▶ **WORK INSTRUCTIONS**: Copy out the material again with "Art director" switched to "Creative director" and nothing else altered. Leave the pictures out.

▶ **DATA**:
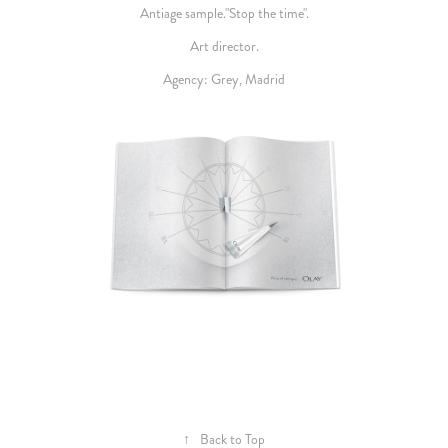
Antiage sample."Stop the time".
Art director.
Agency: Grey, Madrid
↑
Back to Top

▶ **FINISHED TASK**:
Antiage sample."Stop the time".
Creative director.
Agency: Grey, Madrid
↑
Back to Top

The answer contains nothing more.